▸ Trecho do documento
^^^^^^^^^^^^^^^^
Um único coro
Muito breve, o foco ficará menos no resgate das vítimas da enchente no Rio Grande do Sul e mais na revitalização econômica do estado
Em 2005, os Estados Unidos enfrentaram um dos seus maiores desafios climáticos quando o furacão Katrina invadiu o Golfo do México e devastou completamente o estado da Luisiana, deixando mais de um milhão de desalojados. Algumas estimativas falam de um total de 90 cidades atingidas.
Segundo artigo publicado em 2006 no PNAS, journal da National Academy of Sciences, as perdas monetárias na região foram da ordem de US$ 40 bilhões a US$ 50 bilhões. Talvez o mais impressionante seja a reportagem do Environmental And Energy Study Institute, de 2019: "Quatorze anos depois, New Orleans segue tentando se recuperar".
Estamos em 2024 e, agora, o ponto focal é o Rio Grande do Sul. Em publicação da BBC Brasil, até a manhã da última segunda-feira (13 de maio), o estado já computava mais de dois milhões de pessoas afetadas em 447 municípios. Fazendo uma regra de três básica, é possível imaginar quanto tempo levará para a sua total reconstrução econômica.
O entendimento deste cenário é desafiador para quem mora fora da região. Por mais empáticos e solidários que os brasileiros sejam neste momento vulnerável, ainda se percebe uma grande dificuldade, para quem vive além-Mampituba, de captar a dimensão do estrago.
^^^^^^^^^^^^^^^^
▸ Exercício 1
Reescreva de forma mais concisa o parágrafo do trecho do documento que começa com "Segundo artigo publicado em 2006", mantendo suas informações principais.
▸ Exercício 2
Apresente em lista numerada a parte das linhas abaixo que vai do início delas até a linha que contém "ijať všetky súbory cookie", com as duas extremidades incluídas. Omita as imagens e as linhas em branco.

▸ Trechos das linhas
^^^^^^^^^^^^^^^^
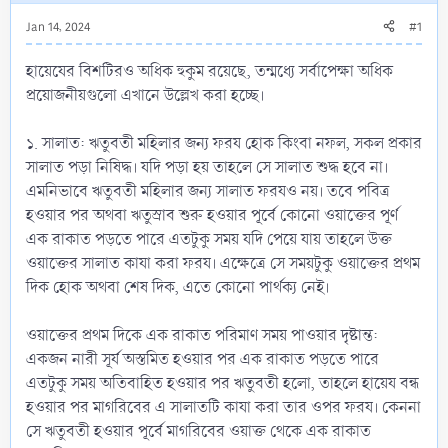
Jan 14, 2024
#1
হায়েযের বিশটিরও অধিক হুকুম রয়েছে, তন্মধ্যে সর্বাপেক্ষা অধিক
প্রয়োজনীয়গুলো এখানে উল্লেখ করা হচ্ছে।
১. সালাত: ঋতুবতী মহিলার জন্য ফরয হোক কিংবা নফল, সকল প্রকার
সালাত পড়া নিষিদ্ধ। যদি পড়া হয় তাহলে সে সালাত শুদ্ধ হবে না।
এমনিভাবে ঋতুবতী মহিলার জন্য সালাত ফরযও নয়। তবে পবিত্র
হওয়ার পর অথবা ঋতুস্রাব শুরু হওয়ার পূর্বে কোনো ওয়াক্তের পূর্ণ
এক রাকাত পড়তে পারে এতটুকু সময় যদি পেয়ে যায় তাহলে উক্ত
ওয়াক্তের সালাত কাযা করা ফরয। এক্ষেত্রে সে সময়টুকু ওয়াক্তের প্রথম
দিক হোক অথবা শেষ দিক, এতে কোনো পার্থক্য নেই।
ওয়াক্তের প্রথম দিকে এক রাকাত পরিমাণ সময় পাওয়ার দৃষ্টান্ত:
একজন নারী সূর্য অস্তমিত হওয়ার পর এক রাকাত পড়তে পারে
এতটুকু সময় অতিবাহিত হওয়ার পর ঋতুবতী হলো, তাহলে হায়েয বন্ধ
হওয়ার পর মাগরিবের এ সালাতটি কাযা করা তার ওপর ফরয। কেননা
সে ঋতুবতী হওয়ার পূর্বে মাগরিবের ওয়াক্ত থেকে এক রাকাত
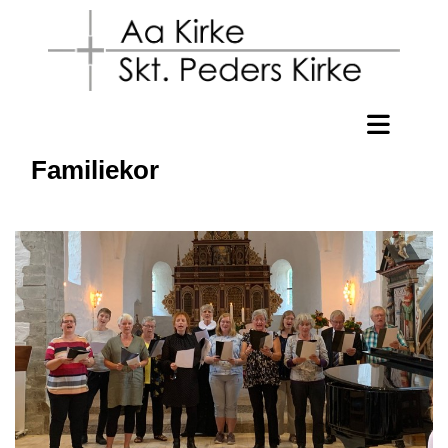
Familiekor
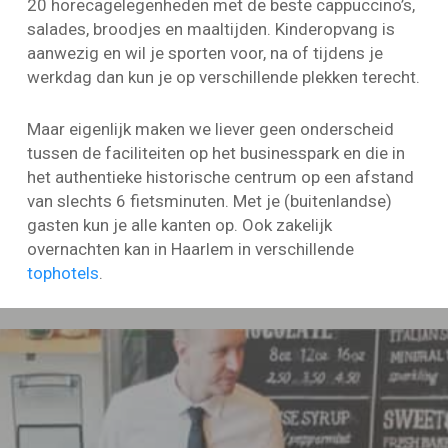
20 horecagelegenheden met de beste cappuccino’s,
salades, broodjes en maaltijden. Kinderopvang is
aanwezig en wil je sporten voor, na of tijdens je
werkdag dan kun je op verschillende plekken terecht.
Maar eigenlijk maken we liever geen onderscheid
tussen de faciliteiten op het businesspark en die in
het authentieke historische centrum op een afstand
van slechts 6 fietsminuten. Met je (buitenlandse)
gasten kun je alle kanten op. Ook zakelijk
overnachten kan in Haarlem in verschillende
tophotels
.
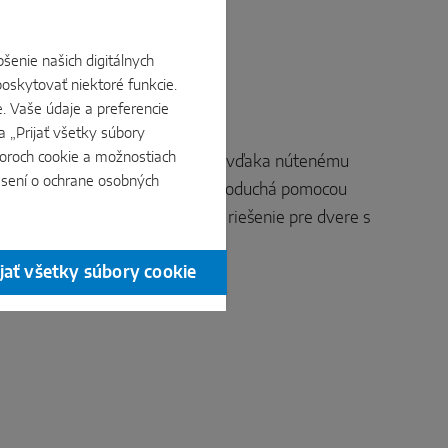
šenie našich digitálnych
oskytovať niektoré funkcie.
e. Vaše údaje a preferencie
CO Move SK Z
a „Prijať všetky súbory
boroch cookie a možnostiach
atické otváranie a zatváranie: vďaka nútenému
ásení o ochrane osobných
aniu je obsluha bezpečná a jednoduchá pomocou
ho ovládacieho prvku – ideálne riešenie pre dvere s
ami až do hmotnosti 200 kg.
ijať všetky súbory cookie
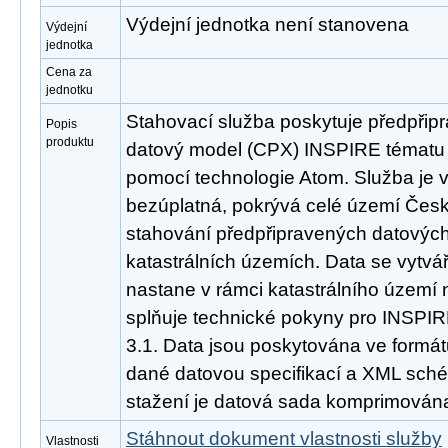
Výdejní jednotka není stanovena
Výdejní
jednotka
Cena za
jednotku
Stahovací služba poskytuje předpřipr
Popis
produktu
datový model (CPX) INSPIRE tématu K
pomocí technologie Atom. Služba je 
bezúplatná, pokrývá celé území Česk
stahování předpřipravených datových
katastrálních územích. Data se vytvá
nastane v rámci katastrálního území
splňuje technické pokyny pro INSPIR
3.1. Data jsou poskytována ve formát
dané datovou specifikací a XML schém
stažení je datová sada komprimována
Stáhnout dokument vlastnosti služby
Vlastnosti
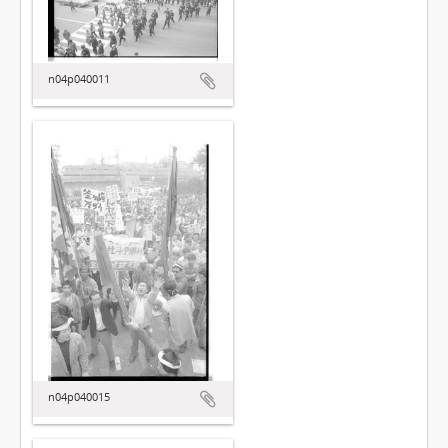
n04p040011
n04p040015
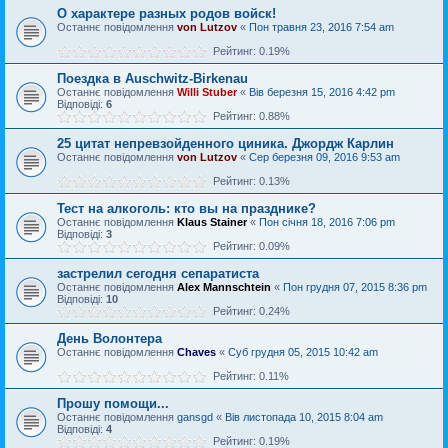
О характере разных родов войск!
Останнє повідомлення
von Lutzov
«
Пон травня 23, 2016 7:54 am
Рейтинг: 0.19%
Поездка в Auschwitz-Birkenau
Останнє повідомлення
Willi Stuber
«
Вів березня 15, 2016 4:42 pm
Відповіді:
6
Рейтинг: 0.88%
25 цитат непревзойденного циника. Джордж Карлин
Останнє повідомлення
von Lutzov
«
Сер березня 09, 2016 9:53 am
Рейтинг: 0.13%
Тест на алкоголь: кто вы на празднике?
Останнє повідомлення
Klaus Stainer
«
Пон січня 18, 2016 7:06 pm
Відповіді:
3
Рейтинг: 0.09%
застрелил сегодня сепаратиста
Останнє повідомлення
Alex Mannschtein
«
Пон грудня 07, 2015 8:36 pm
Відповіді:
10
Рейтинг: 0.24%
День Волонтера
Останнє повідомлення
Chaves
«
Суб грудня 05, 2015 10:42 am
Рейтинг: 0.11%
Прошу помощи...
Останнє повідомлення
gansgd
«
Вів листопада 10, 2015 8:04 am
Відповіді:
4
Рейтинг: 0.19%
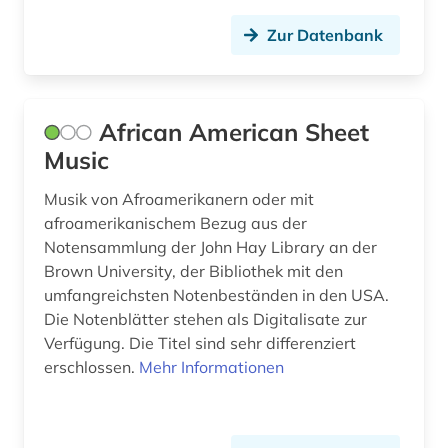
diskografie (2)
Zur Datenbank
diskographie (1)
disposition <orgel> (1)
dissertation (2)
African American Sheet
Music
doria pamphili (1)
Musik von Afroamerikanern oder mit
drama (3)
afroamerikanischem Bezug aus der
Notensammlung der John Hay Library an der
dresden (4)
Brown University, der Bibliothek mit den
drittes reich (3)
umfangreichsten Notenbeständen in den USA.
Die Notenblätter stehen als Digitalisate zur
dvd-video (1)
Verfügung. Die Titel sind sehr differenziert
erschlossen.
Mehr Informationen
dynastie (1)
dänemark (1)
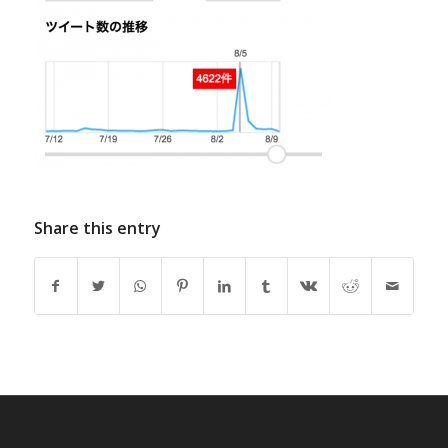
Share this entry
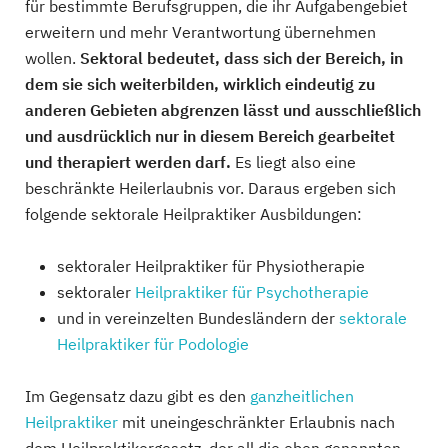
für bestimmte Berufsgruppen, die ihr Aufgabengebiet
erweitern und mehr Verantwortung übernehmen
wollen.
Sektoral bedeutet, dass sich der Bereich, in
dem sie sich weiterbilden, wirklich eindeutig zu
anderen Gebieten abgrenzen lässt und ausschließlich
und ausdrücklich nur in diesem Bereich gearbeitet
und therapiert werden darf.
Es liegt also eine
beschränkte Heilerlaubnis vor. Daraus ergeben sich
folgende sektorale Heilpraktiker Ausbildungen:
sektoraler Heilpraktiker für Physiotherapie
sektoraler
Heilpraktiker für Psychotherapie
und in vereinzelten Bundesländern der
sektorale
Heilpraktiker für Podologie
Im Gegensatz dazu gibt es den
ganzheitlichen
Heilpraktiker
mit uneingeschränkter Erlaubnis nach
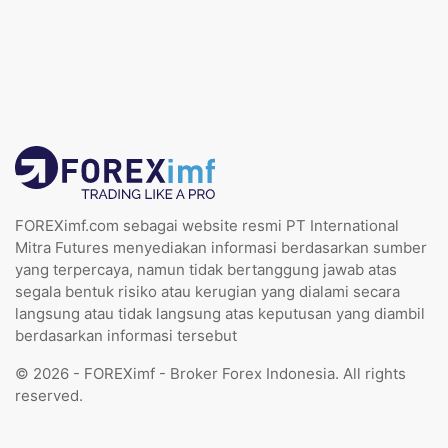
FOREXimf.com sebagai website resmi PT International
Mitra Futures menyediakan informasi berdasarkan sumber
yang terpercaya, namun tidak bertanggung jawab atas
segala bentuk risiko atau kerugian yang dialami secara
langsung atau tidak langsung atas keputusan yang diambil
berdasarkan informasi tersebut
© 2026 - FOREXimf - Broker Forex Indonesia. All rights
reserved.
^^^^^^^^^^^^^^^^
▸ Resultado 1
Um artigo de 2006 da PNAS, journal da National Academy of Sciences, estimou as perdas monetárias na região entre US$ 40 bilhões e US$ 50 bilhões. Em 2019, uma reportagem do Environmental And Energy Study Institute afirmou que New Orleans ainda tentava se recuperar quatorze anos depois.

▸ Resultado 2
1. Jan 14, 2024
2. #1
3. হায়েযের বিশটিরও অধিক হুকুম রয়েছে, তন্মধ্যে সর্বাপেক্ষা অধিক
4. প্রয়োজনীয়গুলো এখানে উল্লেখ করা হচ্ছে।
5. ১. সালাত: ঋতুবতী মহিলার জন্য ফরয হোক কিংবা নফল, সকল প্রকার
6. সালাত পড়া নিষিদ্ধ। যদি পড়া হয় তাহলে সে সালাত শুদ্ধ হবে না।
7. এমনিভাবে ঋতুবতী মহিলার জন্য সালাত ফরযও নয়। তবে পবিত্র
8. হওয়ার পর অথবা ঋতুস্রাব শুরু হওয়ার পূর্বে কোনো ওয়াক্তের পূর্ণ
9. এক রাকাত পড়তে পারে এতটুকু সময় যদি পেয়ে যায় তাহলে উক্ত
10. ওয়াক্তের সালাত কাযা করা ফরয। এক্ষেত্রে সে সময়টুকু ওয়াক্তের প্রথম
11. দিক হোক অথবা শেষ দিক, এতে কোনো পার্থক্য নেই।
12. ওয়াক্তের প্রথম দিকে এক রাকাত পরিমাণ সময় পাওয়ার দৃষ্টান্ত:
13. একজন নারী সূর্য অস্তমিত হওয়ার পর এক রাকাত পড়তে পারে
14. এতটুকু সময় অতিবাহিত হওয়ার পর ঋতুবতী হলো, তাহলে হায়েয বন্ধ
15. হওয়ার পর মাগরিবের এ সালাতটি কাযা করা তার ওপর ফরয। কেননা
16. সে ঋতুবতী হওয়ার পূর্বে মাগরিবের ওয়াক্ত থেকে এক রাকাত
17. Familiekor
18. 20 horecagelegenheden met de beste cappuccino’s,
19. salades, broodjes en maaltijden. Kinderopvang is
20. aanwezig en wil je sporten voor, na of tijdens je
21. werkdag dan kun je op verschillende plekken terecht.
22. Maar eigenlijk maken we liever geen onderscheid
23. tussen de faciliteiten op het businesspark en die in
24. het authentieke historische centrum op een afstand
25. van slechts 6 fietsminuten. Met je (buitenlandse)
26. gasten kun je alle kanten op. Ook zakelijk
27. overnachten kan in Haarlem in verschillende
28. tophotels
29. .
30. šenie našich digitálnych
31. oskytovať niektoré funkcie.
32. e. Vaše údaje a preferencie
33. CO Move SK Z
34. a „Prijať všetky súbory
35. boroch cookie a možnostiach
36. atické otváranie a zatváranie: vďaka nútenému
37. ásení o ochrane osobných
38. aniu je obsluha bezpečná a jednoduchá pomocou
39. ho ovládacieho prvku – ideálne riešenie pre dvere s
40. ami až do hmotnosti 200 kg.
41. ijať všetky súbory cookie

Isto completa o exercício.